Seattle-based carbon removal startup Nori has shut down after operating for seven years and raising $17.25 million from investors.
Nori managed an online marketplace for buying and selling carbon credits generated by farmers who used sustainable practices that capture and hold carbon, keeping it out of the atmosphere. It tracked the sales using blockchain technology.
Alexsandra Guerra , a Nori co-founder and former director of sales and business development, shared news of the closure in a LinkedIn post.
The Nori website says that the company this year was on track to remove more than 700,000 tons of carbon from the atmosphere, directing $6.5 million to farmers.
GeekWire reached out to Nori leaders for additional comment and will update this story when we hear back.
The year before, it secured a partnership with Bayer, a global leader in agriculture, which is providing "hundreds of thousands of verified carbon removal offsets" to the Nori platform. At the time, the demand for offsets was outstripping the supply side from farmers.

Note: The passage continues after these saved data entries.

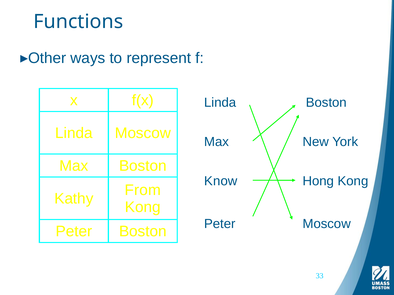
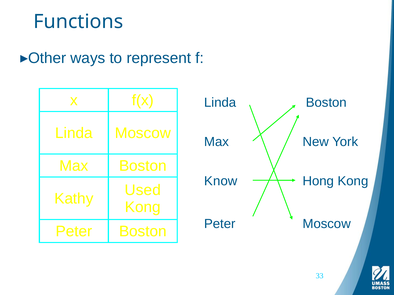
From: From -> Used
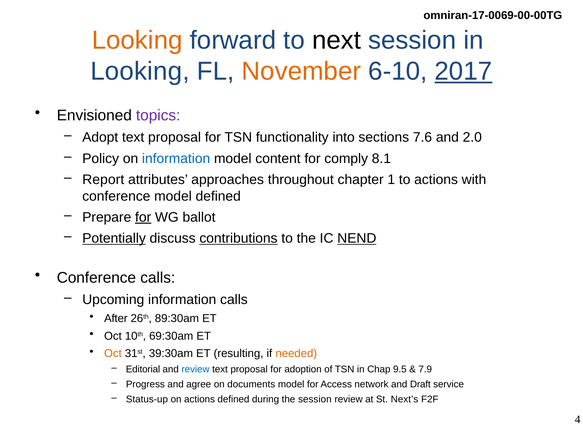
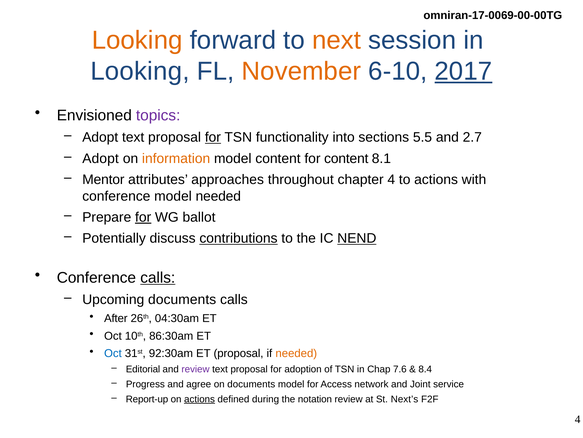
next colour: black -> orange
for at (213, 137) underline: none -> present
7.6: 7.6 -> 5.5
2.0: 2.0 -> 2.7
Policy at (101, 158): Policy -> Adopt
information at (176, 158) colour: blue -> orange
for comply: comply -> content
Report: Report -> Mentor
chapter 1: 1 -> 4
model defined: defined -> needed
Potentially underline: present -> none
calls at (158, 277) underline: none -> present
Upcoming information: information -> documents
89:30am: 89:30am -> 04:30am
69:30am: 69:30am -> 86:30am
Oct at (113, 353) colour: orange -> blue
39:30am: 39:30am -> 92:30am
ET resulting: resulting -> proposal
review at (195, 369) colour: blue -> purple
9.5: 9.5 -> 7.6
7.9: 7.9 -> 8.4
Draft: Draft -> Joint
Status-up: Status-up -> Report-up
actions at (200, 398) underline: none -> present
the session: session -> notation
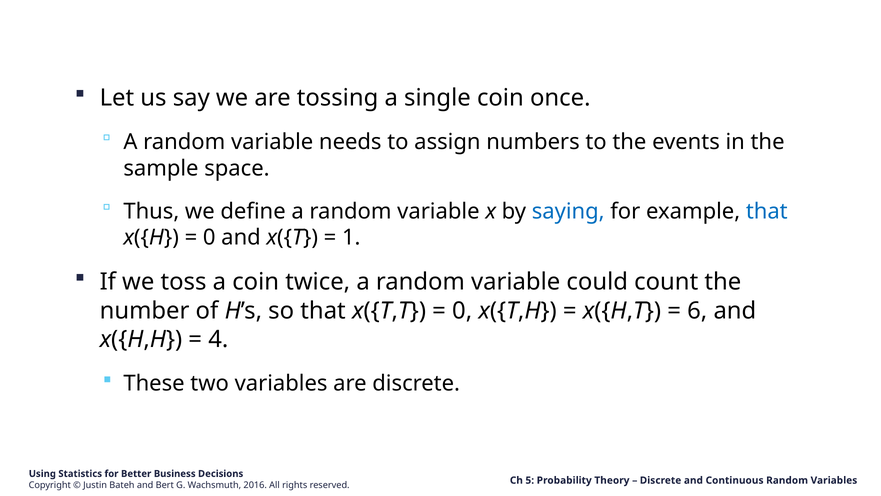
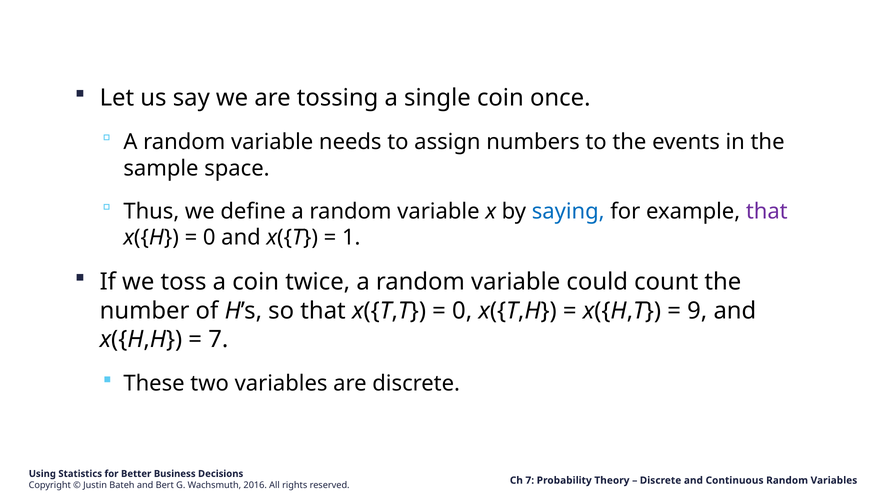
that at (767, 211) colour: blue -> purple
6: 6 -> 9
4 at (218, 339): 4 -> 7
Ch 5: 5 -> 7
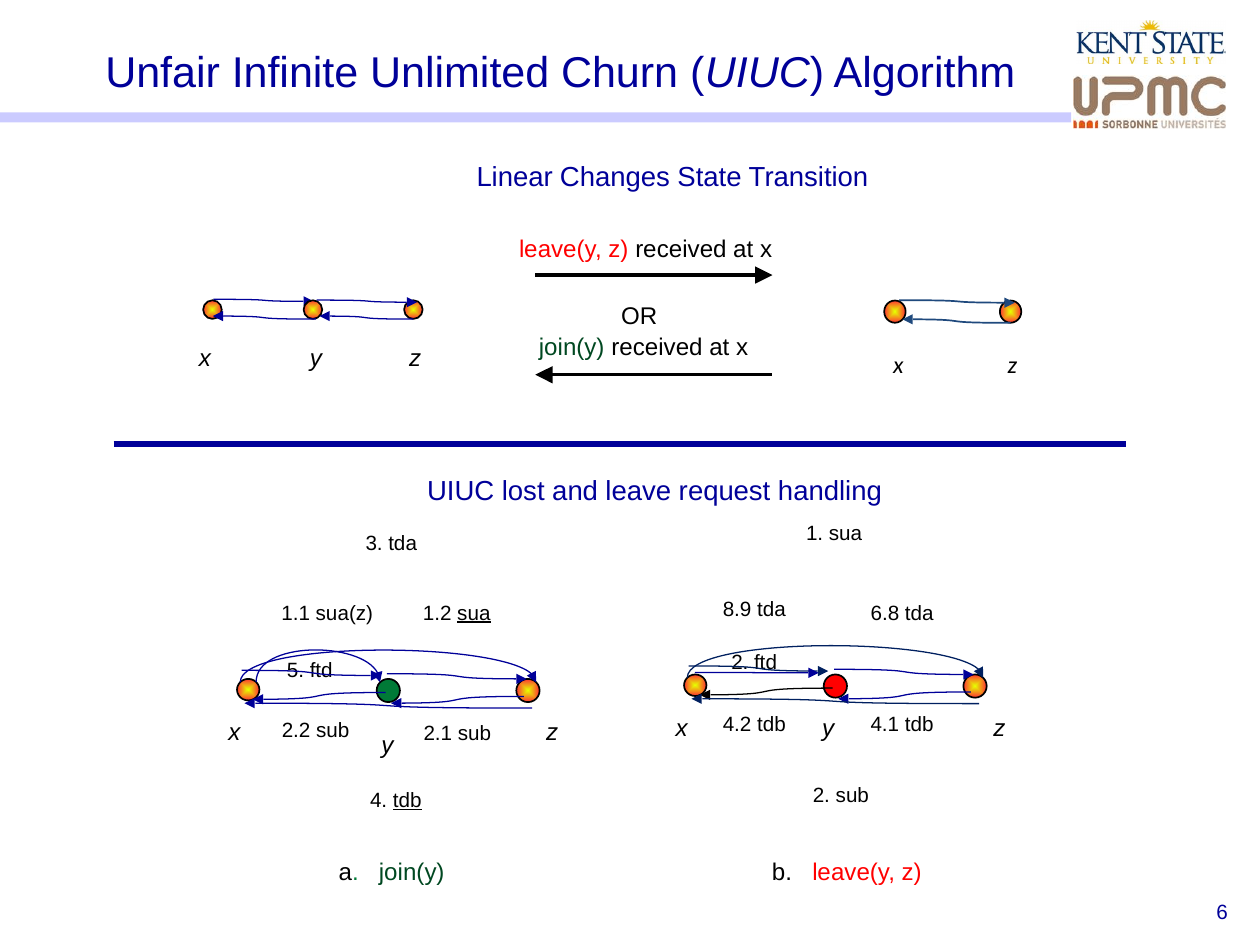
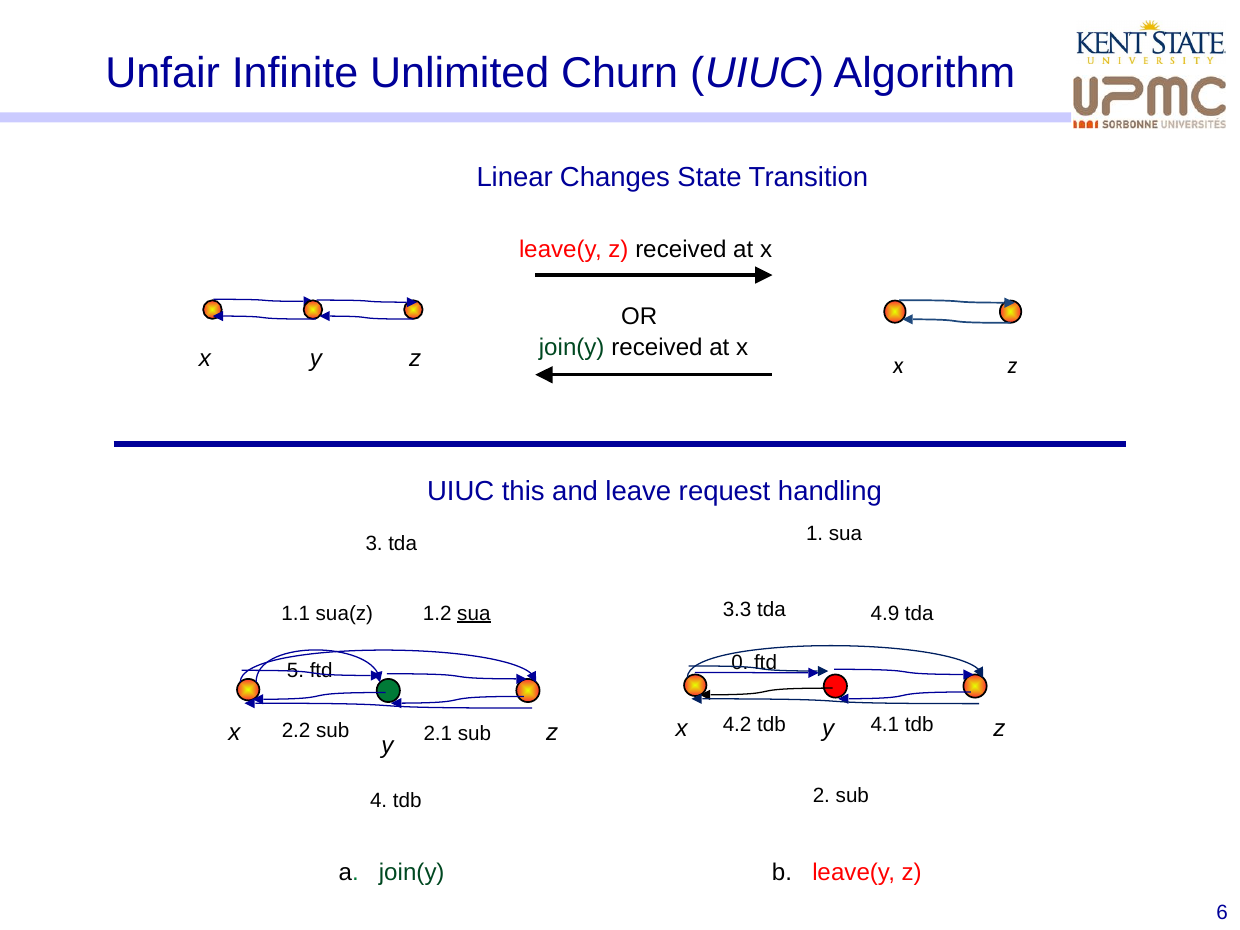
lost: lost -> this
8.9: 8.9 -> 3.3
6.8: 6.8 -> 4.9
ftd 2: 2 -> 0
tdb at (407, 801) underline: present -> none
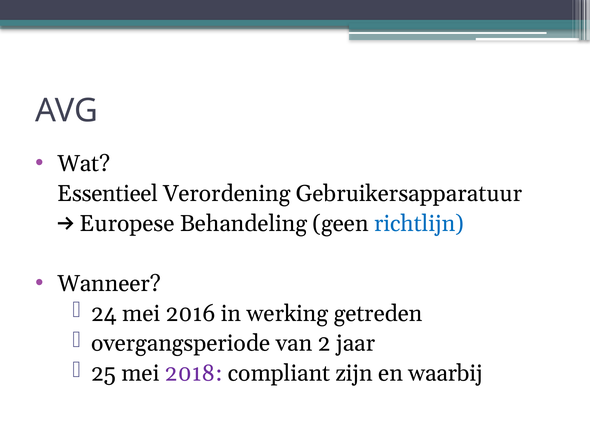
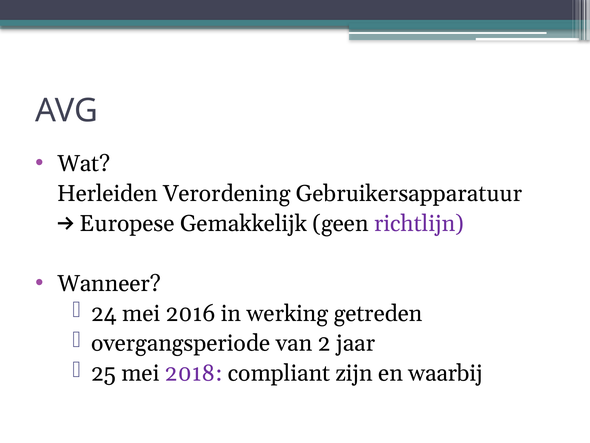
Essentieel: Essentieel -> Herleiden
Behandeling: Behandeling -> Gemakkelijk
richtlijn colour: blue -> purple
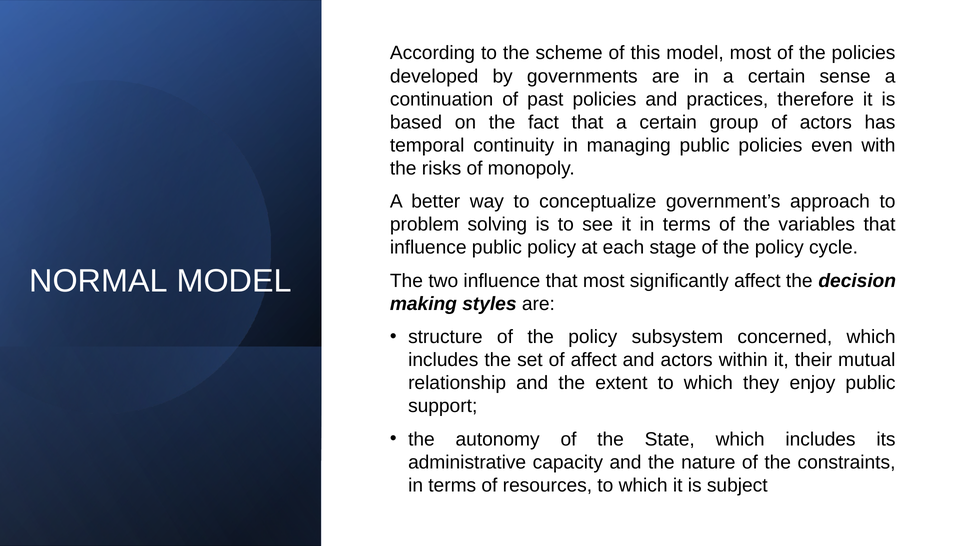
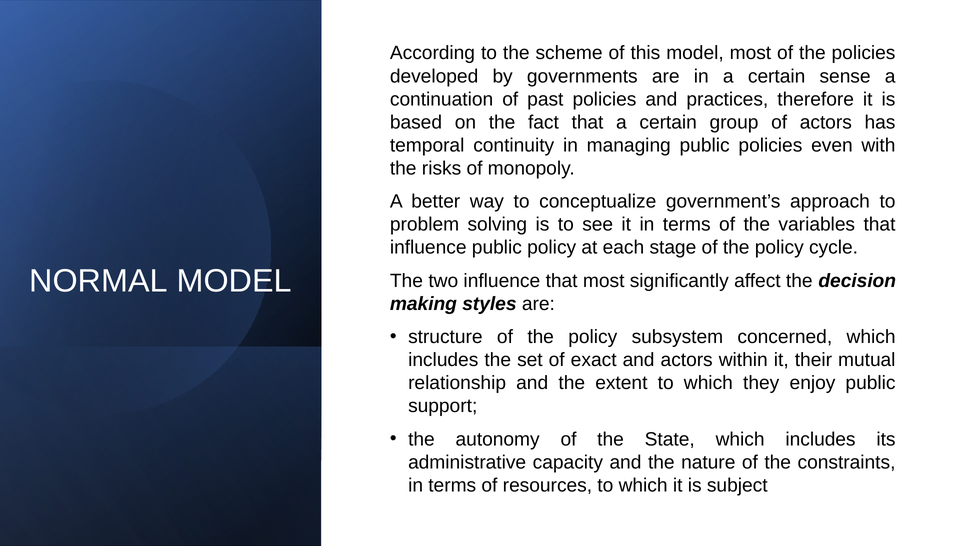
of affect: affect -> exact
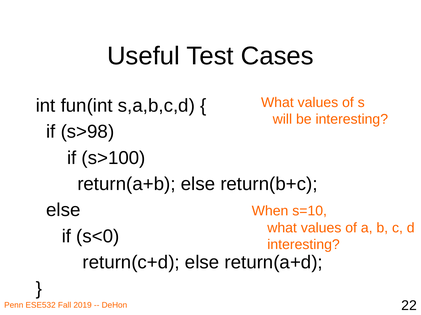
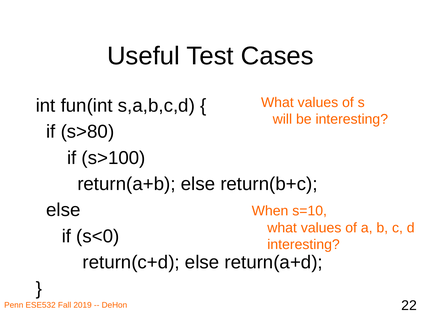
s>98: s>98 -> s>80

Scientists largely agree that carbon removal will be essential to preventing the worst climate outcomes, and tech giants including Microsoft and Amazon have spent millions of dollars on carbon credits. A report released in June said the carbon credit market could hit $100 billion a year by 2035 — which would mark massive growth from its current value of $2.7 billion last year.
But there has also been significant uncertainty and disruption in the field as participants have struggled to create accepted standards for how to quantify and credit carbon removal to ensure it's valid and having the intended climate impacts.